Goldstein News – 1 September 2008
When Shane Warne retired Australians must have wondered whether they would see such a masterful spinner in action again. They didn’t have to wait long. Kevin Rudd is Australia’s new spin king.
The Rudd Opposition led Australians to believe that a Rudd Labor Government would bring grocery and petrol prices down.
Now the Rudd Opposition has become the Rudd Government and Australians are looking for action and results. Faced with the realisation that their price reduction promises were irresponsible claims on which they will be unable to deliver, the Rudd spin machine has swung into action.
A new website, GROCERYchoice, is the Rudd Government’s answer to higher grocery prices. Assistant Treasurer Chris Bowen announced it with the claim that it “will empower consumers to find the best deals at the supermarket.” Really?
You would expect that to achieve this lofty claim, the website would need to tell consumers where they could buy a specific product at a specific price. Yet GROCERYchoice falls well short of the mark.

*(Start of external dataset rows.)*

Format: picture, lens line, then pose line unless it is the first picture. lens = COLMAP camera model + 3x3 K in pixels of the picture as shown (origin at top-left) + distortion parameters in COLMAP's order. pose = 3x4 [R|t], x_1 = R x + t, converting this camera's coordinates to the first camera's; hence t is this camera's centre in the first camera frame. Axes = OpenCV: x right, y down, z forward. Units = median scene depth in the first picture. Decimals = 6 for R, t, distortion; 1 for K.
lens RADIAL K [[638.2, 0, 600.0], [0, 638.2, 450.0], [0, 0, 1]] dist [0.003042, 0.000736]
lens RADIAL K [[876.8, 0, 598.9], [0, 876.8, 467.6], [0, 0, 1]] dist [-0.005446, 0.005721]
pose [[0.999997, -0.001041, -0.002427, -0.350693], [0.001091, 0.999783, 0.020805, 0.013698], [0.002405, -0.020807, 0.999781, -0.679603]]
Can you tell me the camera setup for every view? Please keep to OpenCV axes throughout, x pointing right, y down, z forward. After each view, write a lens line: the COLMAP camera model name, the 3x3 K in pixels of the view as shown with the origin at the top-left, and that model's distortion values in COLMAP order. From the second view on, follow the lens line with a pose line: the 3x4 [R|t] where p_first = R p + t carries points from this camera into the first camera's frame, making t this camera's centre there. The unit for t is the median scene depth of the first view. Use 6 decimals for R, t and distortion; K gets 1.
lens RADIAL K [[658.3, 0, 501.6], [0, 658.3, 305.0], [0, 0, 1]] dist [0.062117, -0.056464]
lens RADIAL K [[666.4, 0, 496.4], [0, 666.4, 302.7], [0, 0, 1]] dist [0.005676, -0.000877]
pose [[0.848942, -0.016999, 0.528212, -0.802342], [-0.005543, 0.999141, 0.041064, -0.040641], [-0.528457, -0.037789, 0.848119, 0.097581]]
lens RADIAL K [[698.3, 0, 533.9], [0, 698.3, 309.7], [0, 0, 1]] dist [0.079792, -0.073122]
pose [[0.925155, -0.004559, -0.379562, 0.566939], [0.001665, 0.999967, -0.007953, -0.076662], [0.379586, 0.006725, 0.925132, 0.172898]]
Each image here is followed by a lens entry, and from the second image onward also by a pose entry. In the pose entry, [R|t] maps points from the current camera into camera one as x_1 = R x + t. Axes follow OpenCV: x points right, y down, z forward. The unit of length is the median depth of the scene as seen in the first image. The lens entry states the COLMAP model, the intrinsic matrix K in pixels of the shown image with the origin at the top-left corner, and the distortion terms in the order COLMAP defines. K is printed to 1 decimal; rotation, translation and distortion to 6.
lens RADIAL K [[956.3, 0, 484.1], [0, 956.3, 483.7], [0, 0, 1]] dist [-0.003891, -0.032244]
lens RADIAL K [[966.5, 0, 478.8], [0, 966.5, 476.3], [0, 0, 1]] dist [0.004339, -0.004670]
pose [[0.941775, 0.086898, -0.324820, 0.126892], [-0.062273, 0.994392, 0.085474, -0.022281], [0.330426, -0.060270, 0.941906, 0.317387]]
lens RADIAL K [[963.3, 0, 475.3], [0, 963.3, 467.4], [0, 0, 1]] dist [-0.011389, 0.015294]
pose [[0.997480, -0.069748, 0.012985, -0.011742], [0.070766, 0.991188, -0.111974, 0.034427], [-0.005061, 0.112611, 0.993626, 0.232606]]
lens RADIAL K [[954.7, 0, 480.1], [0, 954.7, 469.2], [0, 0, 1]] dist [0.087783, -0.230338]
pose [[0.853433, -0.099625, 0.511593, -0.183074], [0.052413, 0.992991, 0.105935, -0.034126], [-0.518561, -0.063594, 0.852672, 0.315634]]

The website does not track the prices of individual products but of broad generic baskets of goods. It doesn’t take account of specials. Nor does it tell consumers at which store the price survey was taken, only giving information on broad regions. And it is only updated monthly. So bad luck if you were hoping to find out at which supermarket a tin of SPC Ardmona tomatoes is cheapest today.
Of course, creating a website to provide quality information would involve tracking the prices of each of the roughly 30,000 items a typical supermarket stocks, doing this for every supermarket and updating it daily – an enormously complex and expensive exercise.
But even then, such a website would be impractical for shoppers. Can you imagine searching each of the items you purchase each week and working out where they are cheapest? And when, inevitably, different items were cheaper at different supermarkets, are you going to buy your milk from Coles, your bread from Safeway, your eggs from Aldi and your coffee from IGA?
The real objective of GROCERYchoice is the same as that of FuelWatch to give the impression of a government doing something about a problem when in fact it is doing nothing. In a rare moment of truth, and one that he will surely regret, Chris Bowen let slip that “we cannot guarantee that grocery prices will come down.”
Paul Keating was right when he said of Mr Rudd, “frenetic activity…suiting journos, running at the behest of little press secretaries does not pay off.” Kevin08 is playing a dangerous game. You can only get away with passing off frenetic activity as achievement for so long.
Meanwhile, can we bring Shane Warne back? He might not be Prime Ministerial material but at least his spin came with results.